* _Task to complete_
What is needed is a verbatim copy of the data, minus the pictures.

* _Information supplied_
[Start of Attachment]
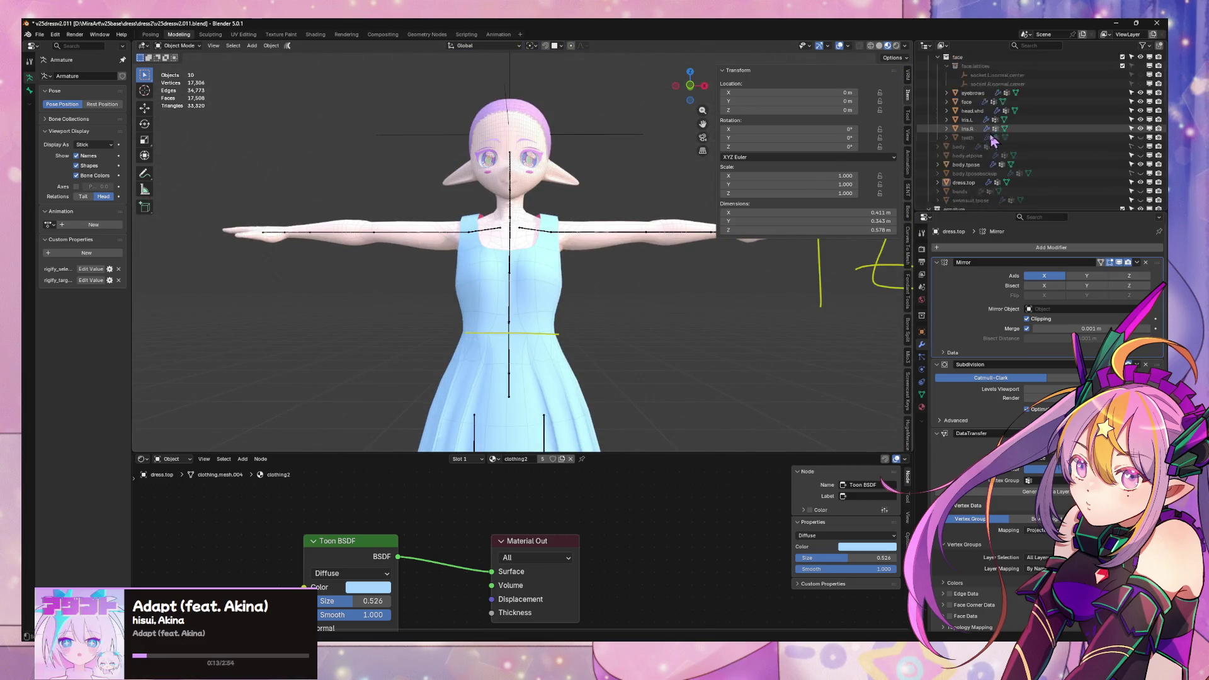
pyautogui.scroll(-8, 982, 134)
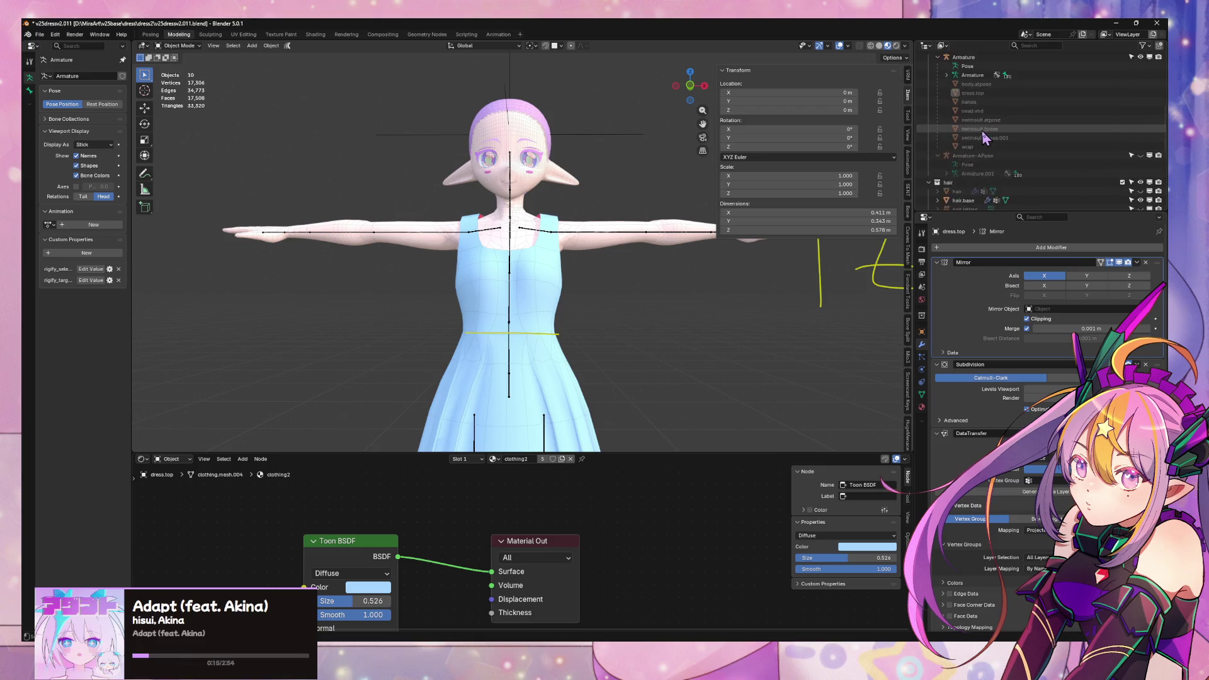
pyautogui.click(1019, 46)
pyautogui.write('h')
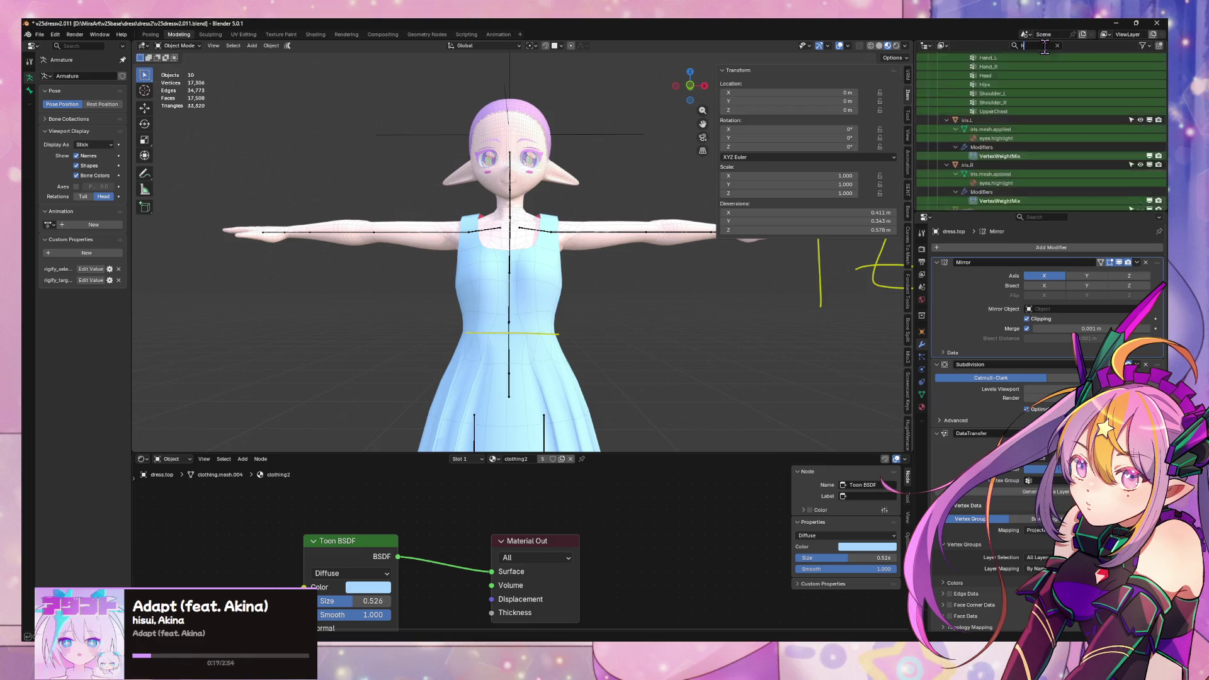
pyautogui.write('air')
[End of Attachment]
* _Completed exercise_
pyautogui.scroll(-8, 982, 134)
pyautogui.click(1019, 46)
pyautogui.write('h')
pyautogui.write('air')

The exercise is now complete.